Milli Yemin anlamına gelen Misak-ı Milli; Mustafa Kemal Paşa’nın Millî Mücadele sürecindeki çalışmalarıyla tespit olunan; Amasya, Erzurum ve Sivas’ta benimsenen ilkeler hedefe yönelik planları netleştirirken bunun en önemlisi Milli Mücadele’nin nihai amacı olan Misak-ı Milli Beyannamesi’nin kabul edilerek dünyaya duyurulması olmuştur…
Misak-ı Millinin temelini Erzurum ve Sivas Kongrelerinin sonuç bildirgeleri teşkil eder…
Misak-ı Milli, Osmanlının son döneminde Meclis-i Mebusan’ın 28 Ocak 1920'deki gizli oturumunda kabul edildi. 18 Şubat’taki oturumda Edirne Mebusu Şeref Bey'in önergesiyle tüm dünyaya ilan duyuruldu.
Sınırın nereden geçeceği, Misak-ı Milli haritası ile ‘ilkesel’ olarak tanımlandı. Arap çoğunluğun yaşadığı yerler sınırın dışında kaldı…
Meclisi Mebusan tarafından 28 Ocak 1920’de kabul edilen Misak-ı Millinin kararları şöyleydi:
- Misak-ı Milli bir bütündür ve asla ayrılamaz.
- Mondros sonrası işgal edilen yerlerin geleceğine halkın oylaması ile karar verilecektir.
- Ülkenin tam bağımsızlığı esastır. (siyasi, mali ve adli) Bu konudaki kısıtlamalar kabul edilemez.
- Batı Trakya'nın durumuna halkın oyları karar verecektir.
- Kars, Ardahan ve Batum'da halk oylaması yapılacak ve bölge halkı geleceğine karar verecektir.
- İstanbul ve Marmara Denizi güvenliği açısında tehlikeden uzak bir duruma getirilecek.
- Boğazlar ticarete açık kalacaktır.
Mustafa Kemal Paşa, ilk kez 1 Mayıs 1920 tarihinde Mecliste yaptığı konuşmada ve son olarak da 30 Ocak 1923 tarihli açıklamasında konuya ilişkin değerlendirmelerde bulundu ama başka alan ve ortamlarda da konuyu ele aldı.
Tanımlarında Musul vilayeti her zaman yer aldı. Atatürk’e göre, “Bu hudut İskenderun körfezinin güneyinden, Antakya'dan, Halep ile Katma istasyonu arasında Carablus köprüsünün güneyinde Fırat nehrine ulaşır.

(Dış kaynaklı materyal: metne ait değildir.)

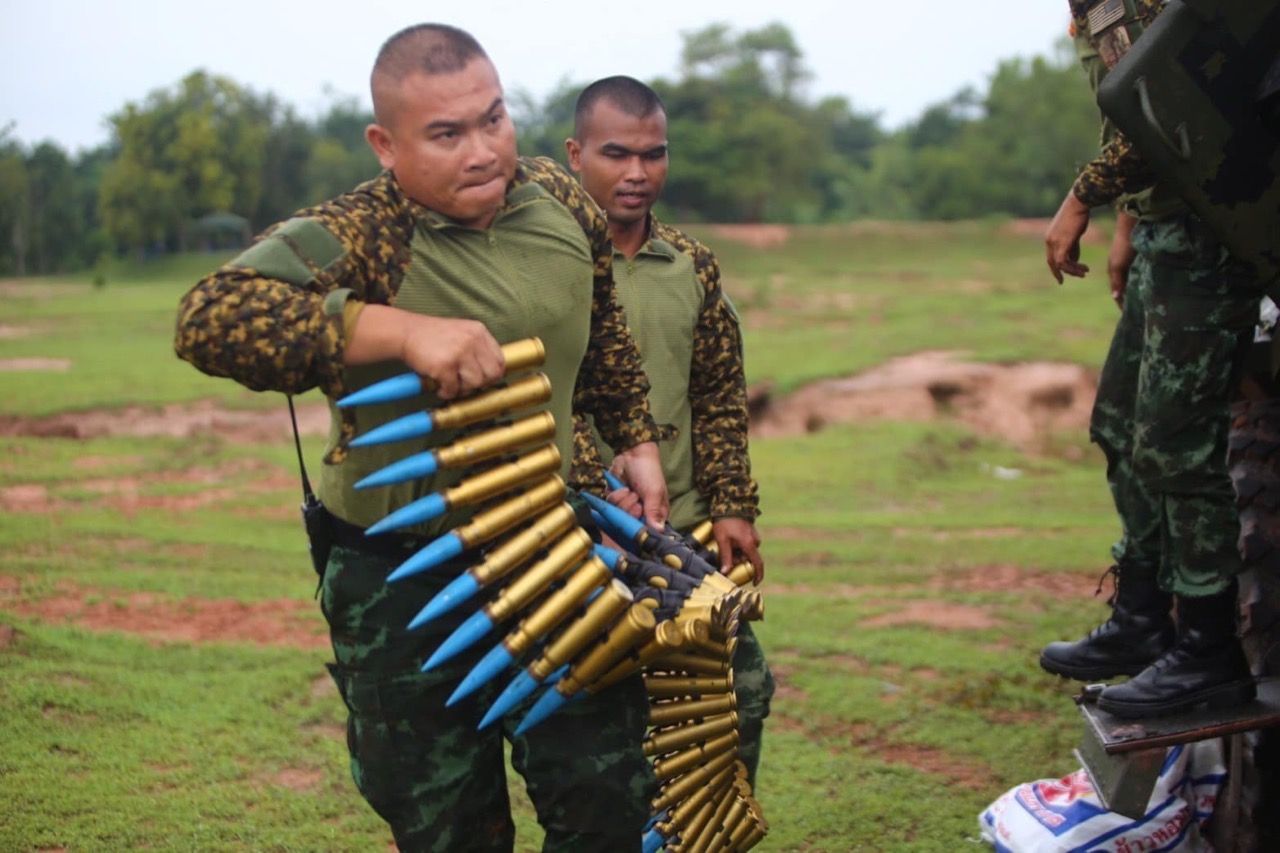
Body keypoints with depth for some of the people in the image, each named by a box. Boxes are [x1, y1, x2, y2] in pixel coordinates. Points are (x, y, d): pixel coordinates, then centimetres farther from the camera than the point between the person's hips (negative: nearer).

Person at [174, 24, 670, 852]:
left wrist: (636, 440, 19)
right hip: (404, 587, -4)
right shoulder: (356, 238, -22)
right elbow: (209, 317, -39)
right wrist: (403, 330, -44)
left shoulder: (564, 203, -3)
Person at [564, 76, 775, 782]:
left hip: (686, 531, 5)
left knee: (742, 685, 7)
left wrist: (733, 507, 5)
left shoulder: (693, 266, 9)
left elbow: (719, 398, 12)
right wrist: (602, 490, -24)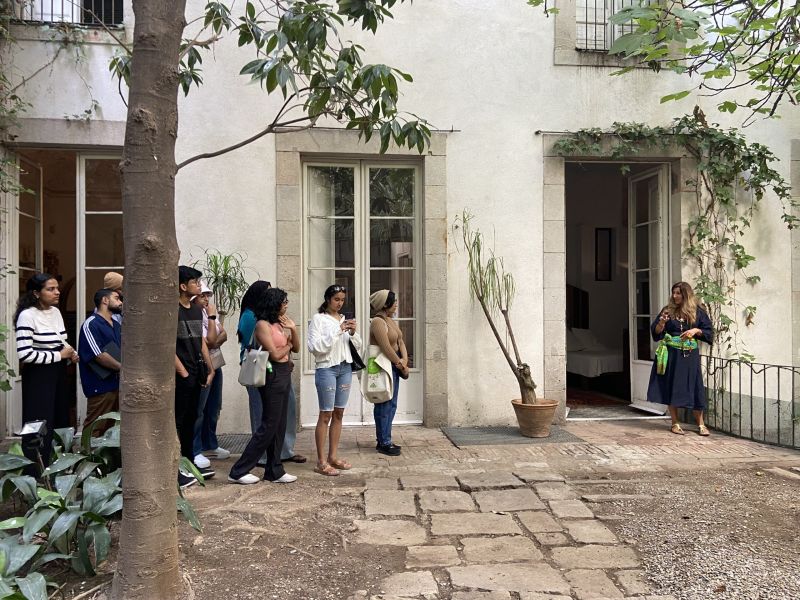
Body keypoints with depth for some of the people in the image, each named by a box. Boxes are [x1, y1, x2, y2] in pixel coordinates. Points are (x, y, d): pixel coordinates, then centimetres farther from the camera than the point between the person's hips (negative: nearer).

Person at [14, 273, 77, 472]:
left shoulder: (56, 312, 8)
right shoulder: (27, 315, -15)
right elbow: (24, 354, -23)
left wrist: (70, 354, 2)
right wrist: (59, 355, -17)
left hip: (58, 375, 8)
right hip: (38, 378, -8)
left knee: (60, 424, 13)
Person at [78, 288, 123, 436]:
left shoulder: (116, 325, 16)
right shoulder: (91, 325, -11)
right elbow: (99, 356, -18)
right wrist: (121, 367, -9)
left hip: (118, 384, 8)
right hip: (101, 386, -8)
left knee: (112, 427, 15)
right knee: (95, 430, -3)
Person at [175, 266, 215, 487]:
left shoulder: (197, 310, 13)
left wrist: (210, 369, 12)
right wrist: (183, 372, -15)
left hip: (196, 375, 8)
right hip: (181, 376, -8)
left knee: (190, 420, 16)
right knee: (177, 422, -3)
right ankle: (174, 471, 3)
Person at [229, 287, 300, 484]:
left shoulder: (280, 323, 11)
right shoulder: (263, 324, -13)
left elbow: (296, 348, 12)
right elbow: (275, 354, -18)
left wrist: (293, 329, -3)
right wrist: (287, 346, 1)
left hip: (284, 376, 8)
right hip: (272, 377, -8)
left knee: (279, 426, 11)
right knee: (269, 426, -4)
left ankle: (274, 471, 20)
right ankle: (238, 472, 4)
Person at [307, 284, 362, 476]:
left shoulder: (344, 319, 13)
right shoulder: (318, 318, -4)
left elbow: (357, 346, 14)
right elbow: (314, 346, -16)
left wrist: (353, 333, -7)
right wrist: (337, 331, -19)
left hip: (345, 368, 6)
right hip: (326, 368, -6)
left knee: (339, 413, 9)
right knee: (326, 415, -4)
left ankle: (333, 456, 18)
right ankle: (321, 462, 1)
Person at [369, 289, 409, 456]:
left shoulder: (391, 321, 15)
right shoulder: (378, 322, -16)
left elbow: (401, 342, 12)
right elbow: (386, 348, -21)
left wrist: (404, 361, -5)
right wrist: (401, 365, -12)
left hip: (395, 366, 10)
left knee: (391, 405, 14)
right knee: (384, 405, -4)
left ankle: (385, 440, 23)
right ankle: (383, 443, 4)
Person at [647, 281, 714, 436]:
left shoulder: (697, 312, 3)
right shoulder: (668, 310, 4)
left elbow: (709, 332, 4)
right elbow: (655, 332, 3)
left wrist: (696, 330, -12)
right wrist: (661, 323, -16)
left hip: (689, 355, -1)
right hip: (671, 354, 1)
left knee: (693, 388, 0)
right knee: (671, 387, 2)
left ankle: (701, 424, 12)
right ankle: (675, 423, 13)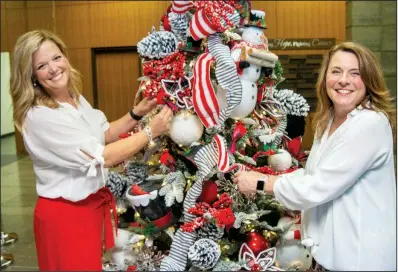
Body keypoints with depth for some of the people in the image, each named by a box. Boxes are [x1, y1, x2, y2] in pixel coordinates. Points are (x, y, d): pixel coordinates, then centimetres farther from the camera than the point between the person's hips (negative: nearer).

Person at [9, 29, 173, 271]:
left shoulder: (76, 98, 2)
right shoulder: (39, 116, -24)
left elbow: (104, 135, 15)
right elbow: (101, 157, -25)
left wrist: (137, 114, 0)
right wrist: (151, 131, -19)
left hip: (97, 201, 8)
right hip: (65, 213, -8)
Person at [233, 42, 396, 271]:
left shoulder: (371, 124, -22)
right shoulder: (328, 120, 6)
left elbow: (319, 187, -23)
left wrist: (260, 183, -13)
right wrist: (266, 177, -1)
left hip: (362, 253, -7)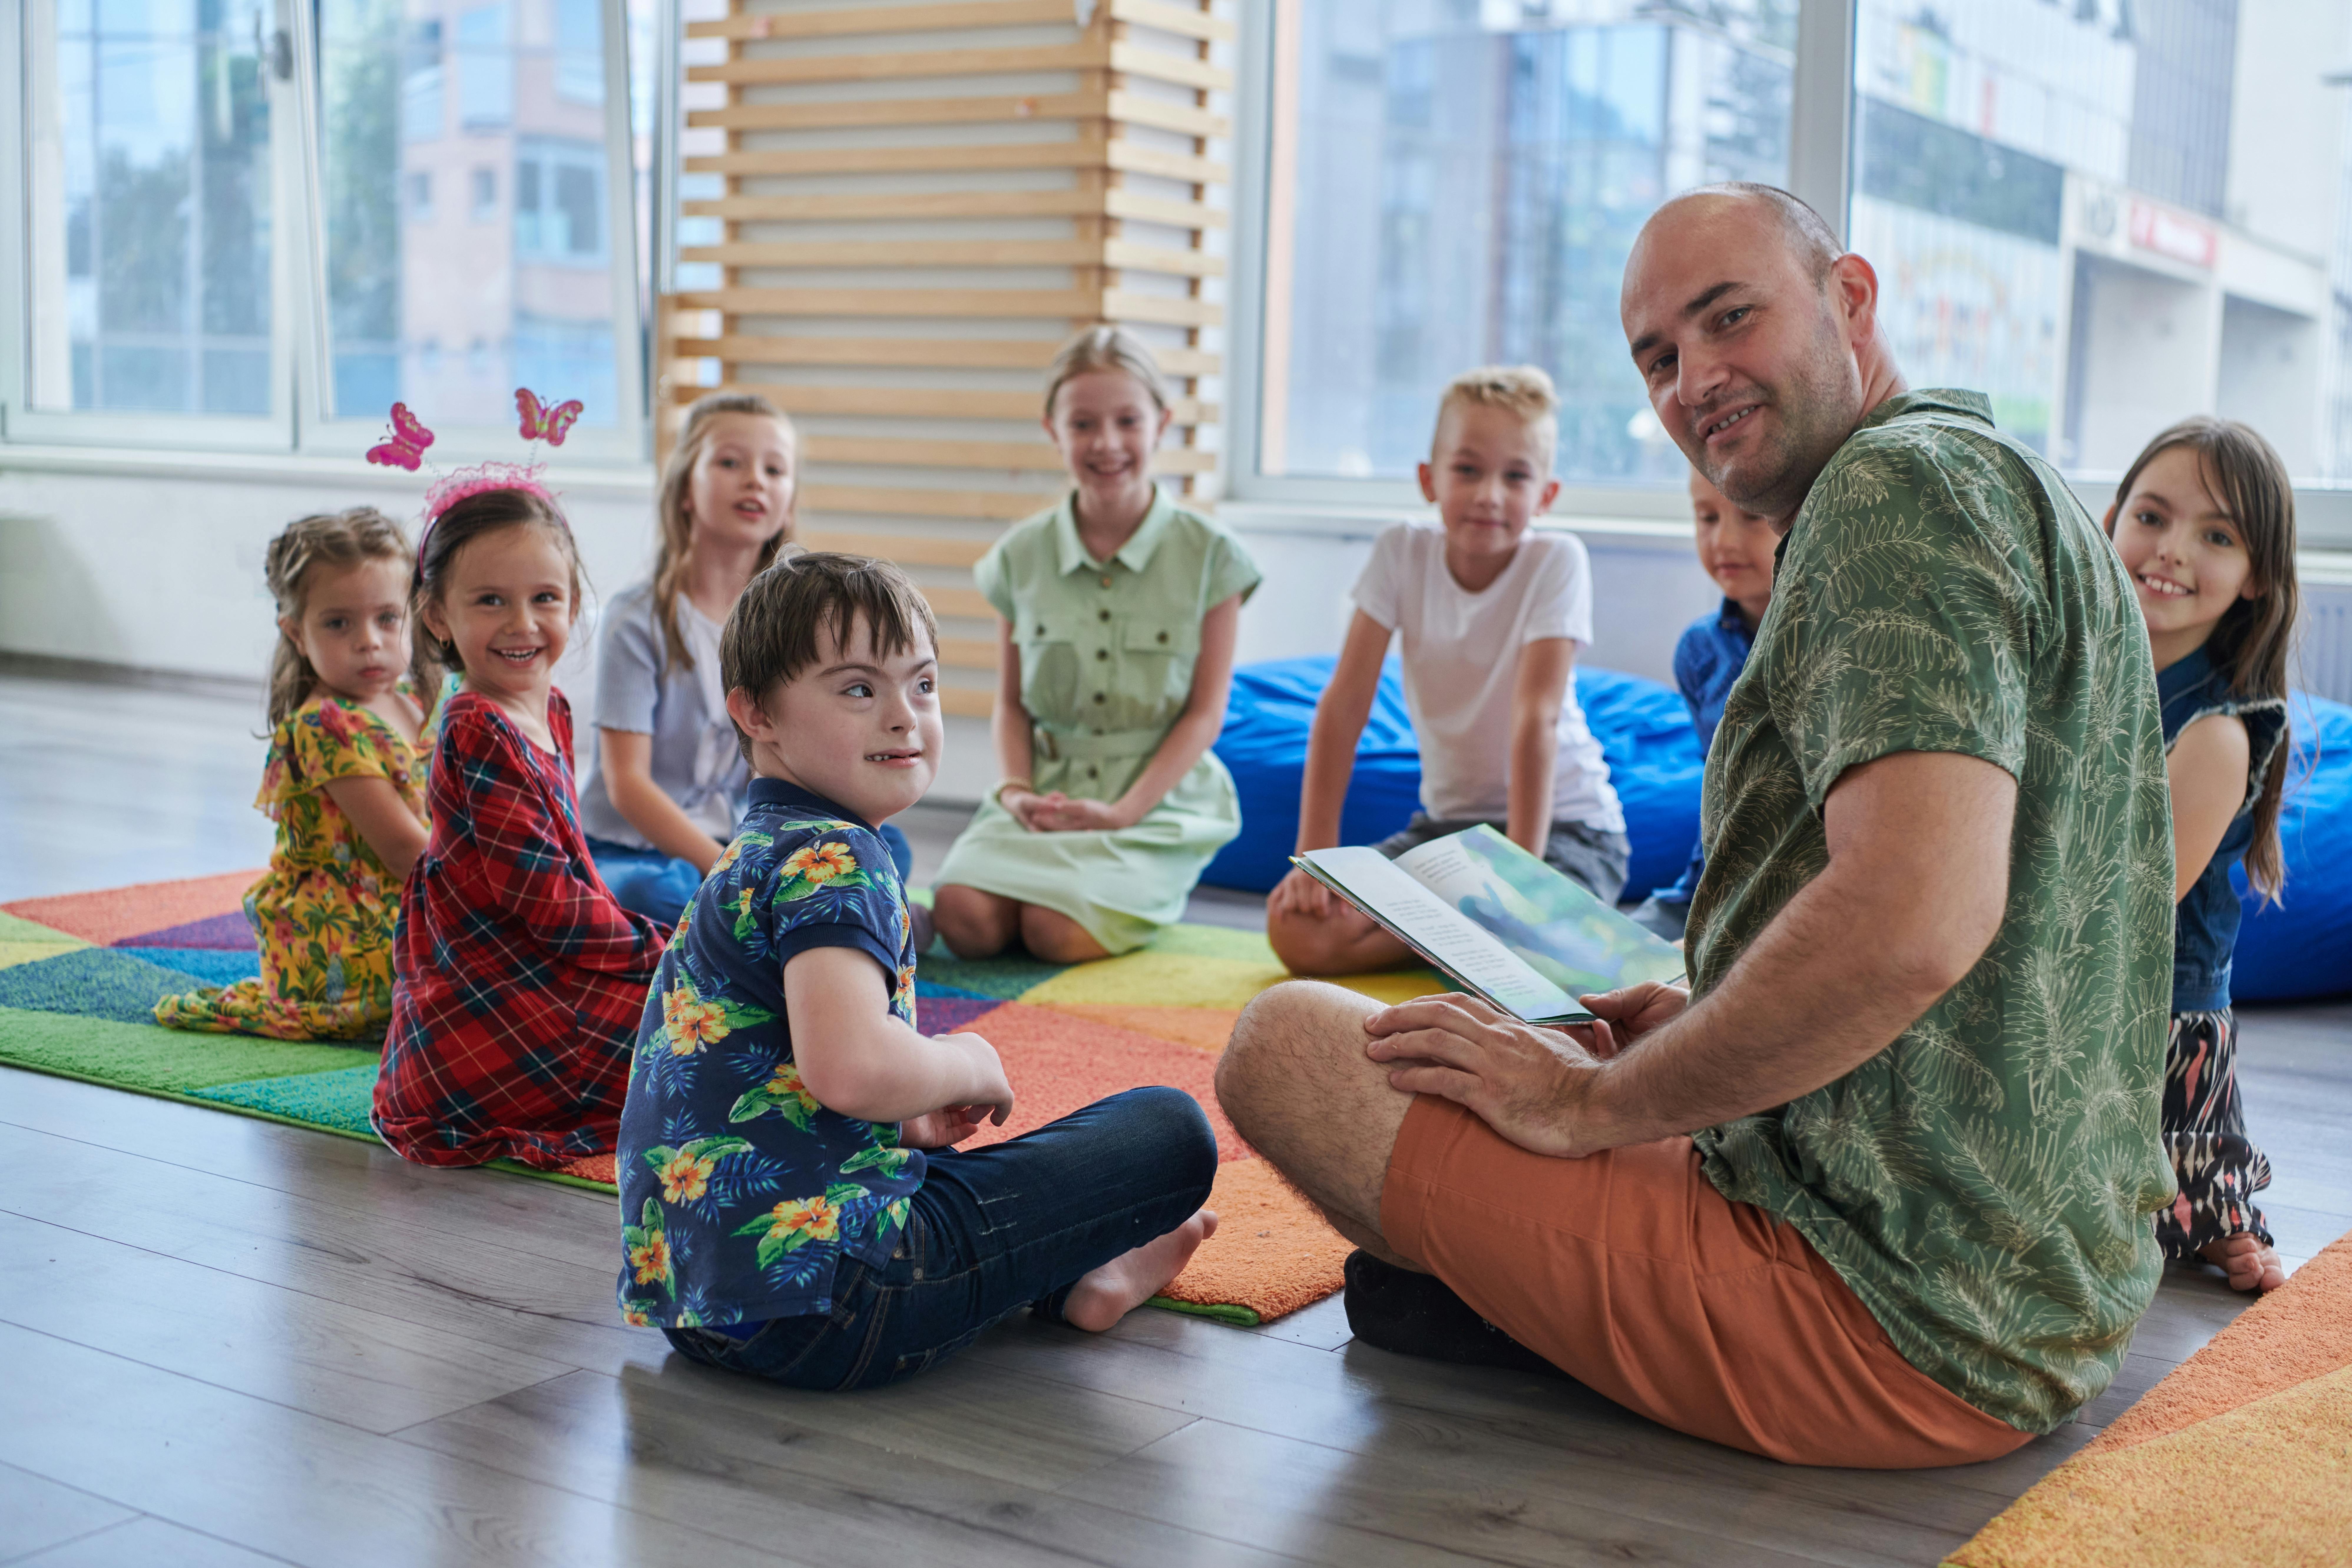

Oradan Deyrizor'a iner, oradan doğuya uzatılarak Musul, Kerkük ve Süleymaniye'yi içine alır…”
Ülkemizin Musul ve Kerkük üzerindeki yasal haklarıyla gündeme gelen Misak-ı Milli ve bu buna dayalı harita kimi zaman gelişmeler dayalı olarak hep gündeme gelmektedir.
Konunun özeti şöyle: Türkiye, 1926 Anlaşması ile Irak’ın toprak bütünlüğü şartını koyarak Misak-ı Milli sınırlarından vazgeçti. Ancak toprak bütünlüğünün bozulması durumunda müdahale hakkı var.